Records to process Start Marker

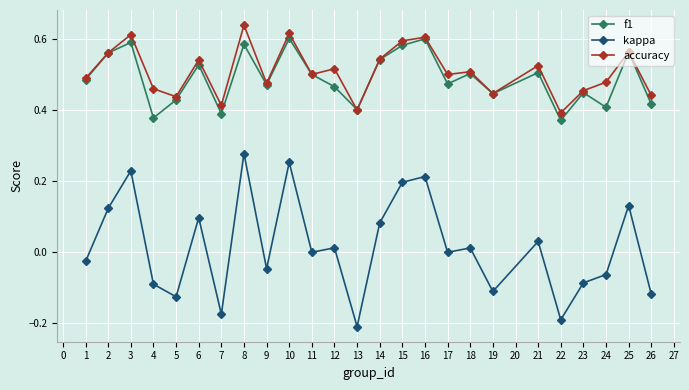

True or false: kappa and accuracy intersect in this chart.

False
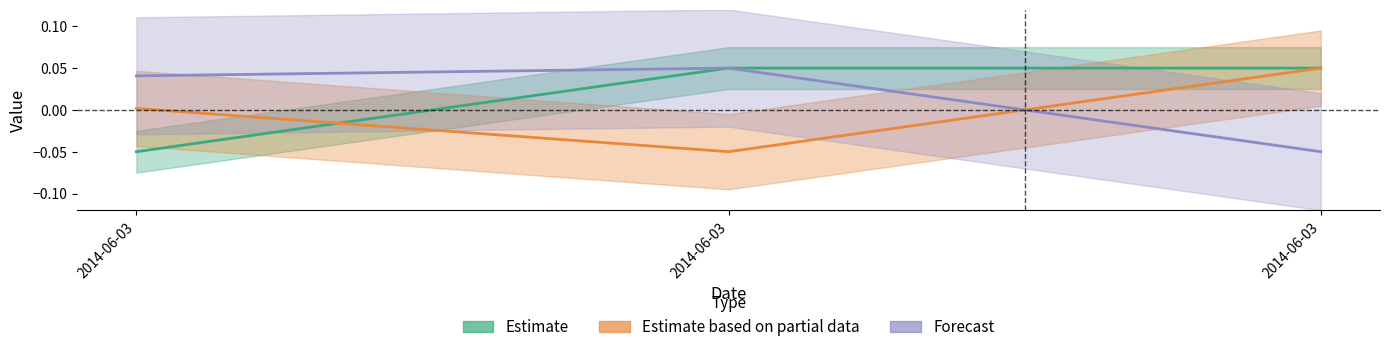

What is the highest value of the Estimate series?

0.1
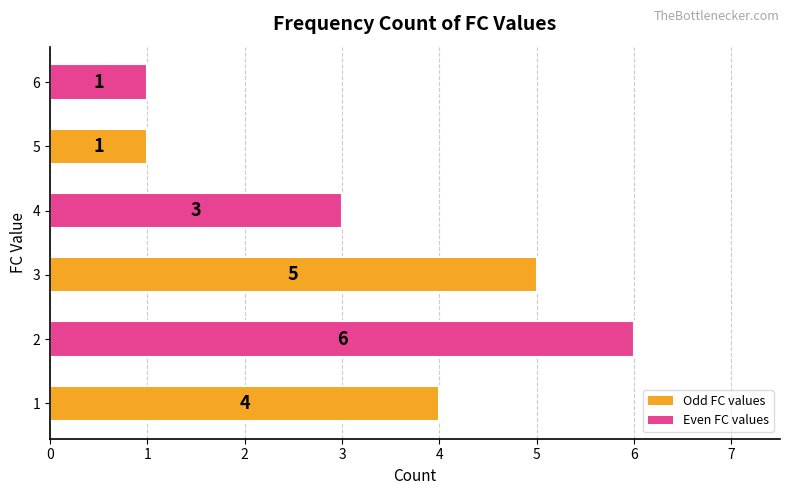

What is the maximum value shown in the chart?

6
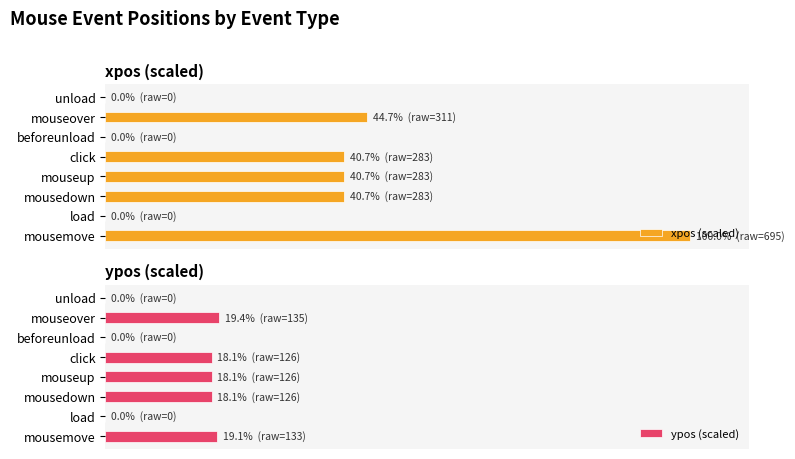

What is the highest value of the ypos (scaled) series?

19.4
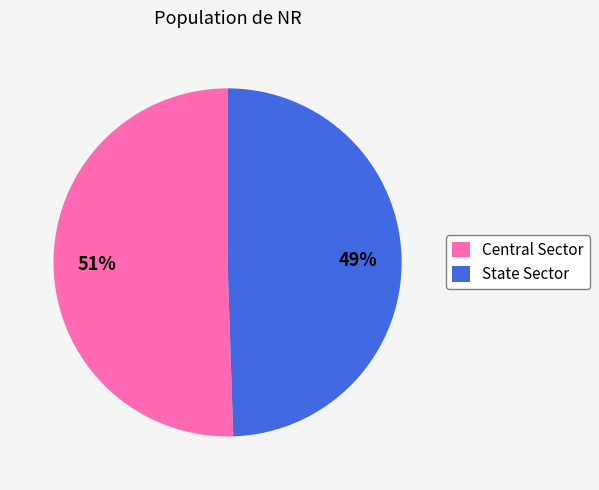

True or false: Central Sector accounts for 51% of the total.

True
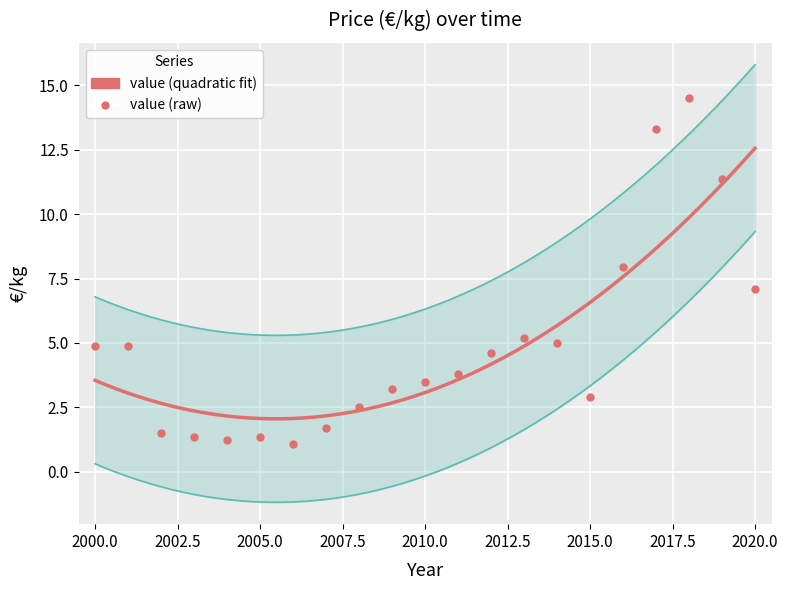

Between 2010 and 2015, which is larger?

2010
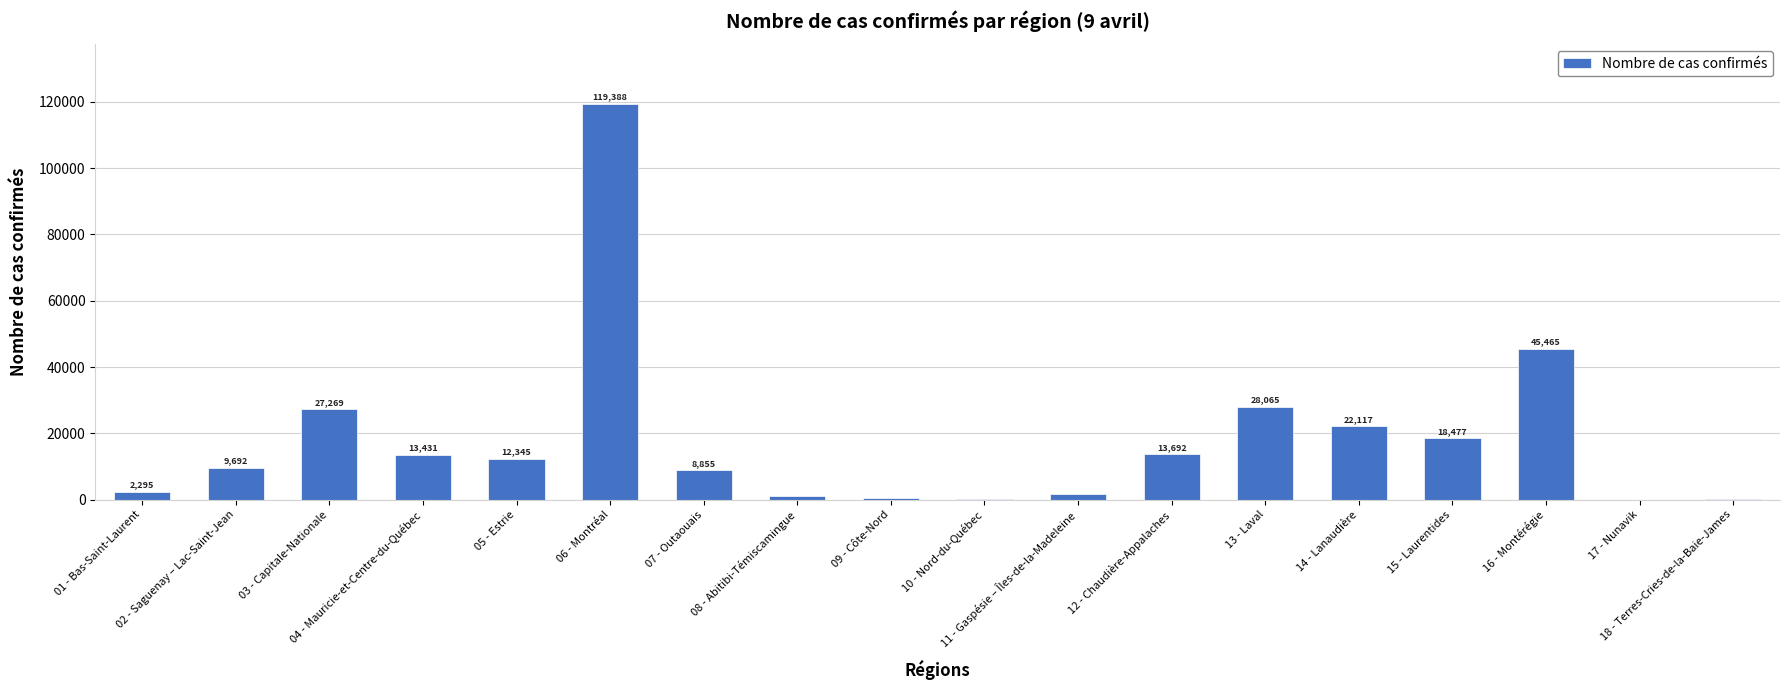

Reading left to right, transcribe all the data shown in this chart.

2295	9692	27269	13431	12345	119388	8855	1042	391	90	1767	13692	28065	22117	18477	45465	46	119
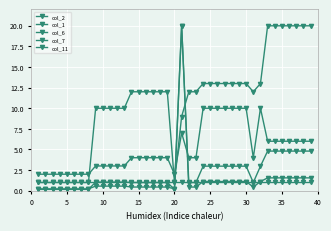

How many lines are shown in the chart?

5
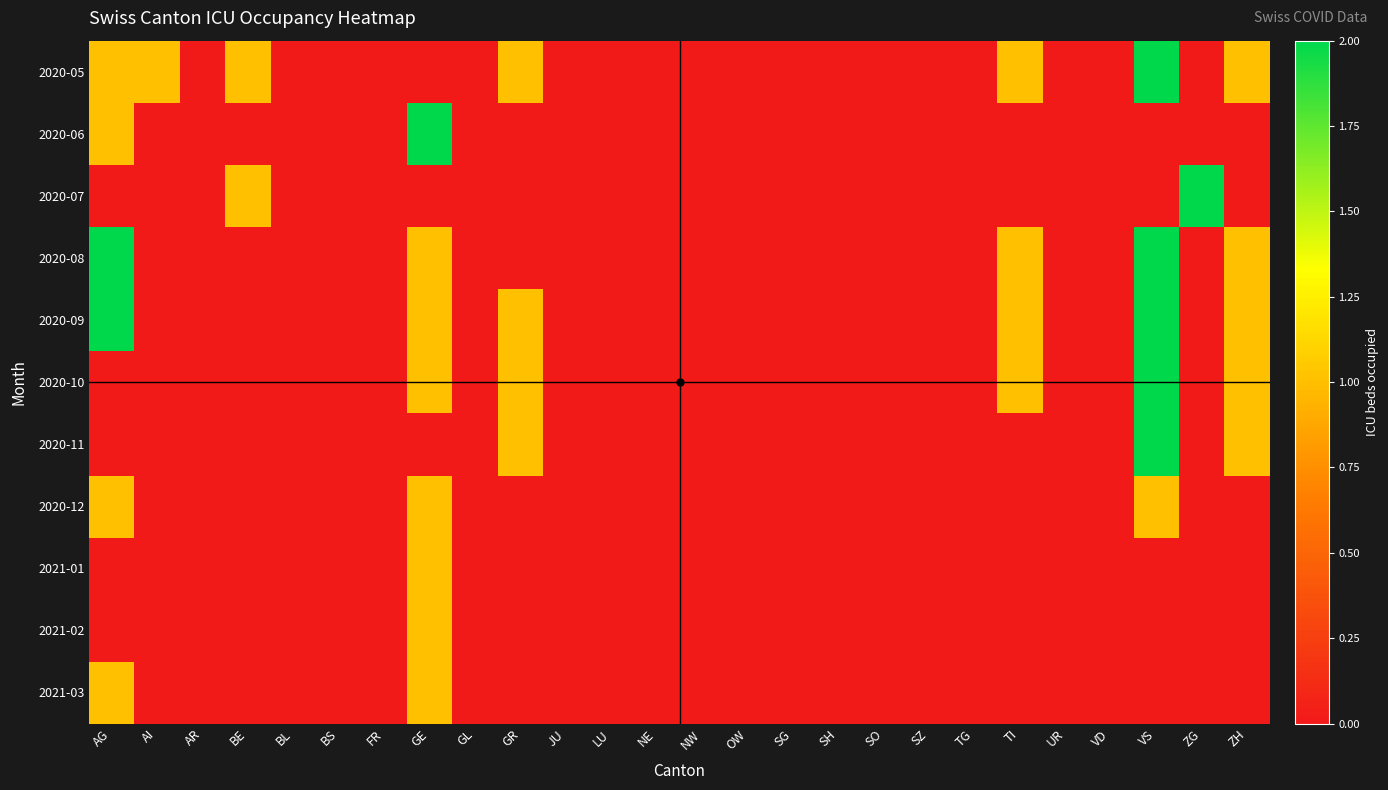

What is the difference between the highest and lowest values at ZH?

1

Records to process End Marker

» **What is being asked**
Give back all the entries above word for word, leaving out the pictures.

» **Output for this task**
True or false: kappa and accuracy intersect in this chart.

False

What is the highest value of the Estimate series?

0.1

What is the maximum value shown in the chart?

6

What is the highest value of the ypos (scaled) series?

19.4

True or false: Central Sector accounts for 51% of the total.

True

Between 2010 and 2015, which is larger?

2010

Reading left to right, transcribe all the data shown in this chart.

2295	9692	27269	13431	12345	119388	8855	1042	391	90	1767	13692	28065	22117	18477	45465	46	119

How many lines are shown in the chart?

5

What is the difference between the highest and lowest values at ZH?

1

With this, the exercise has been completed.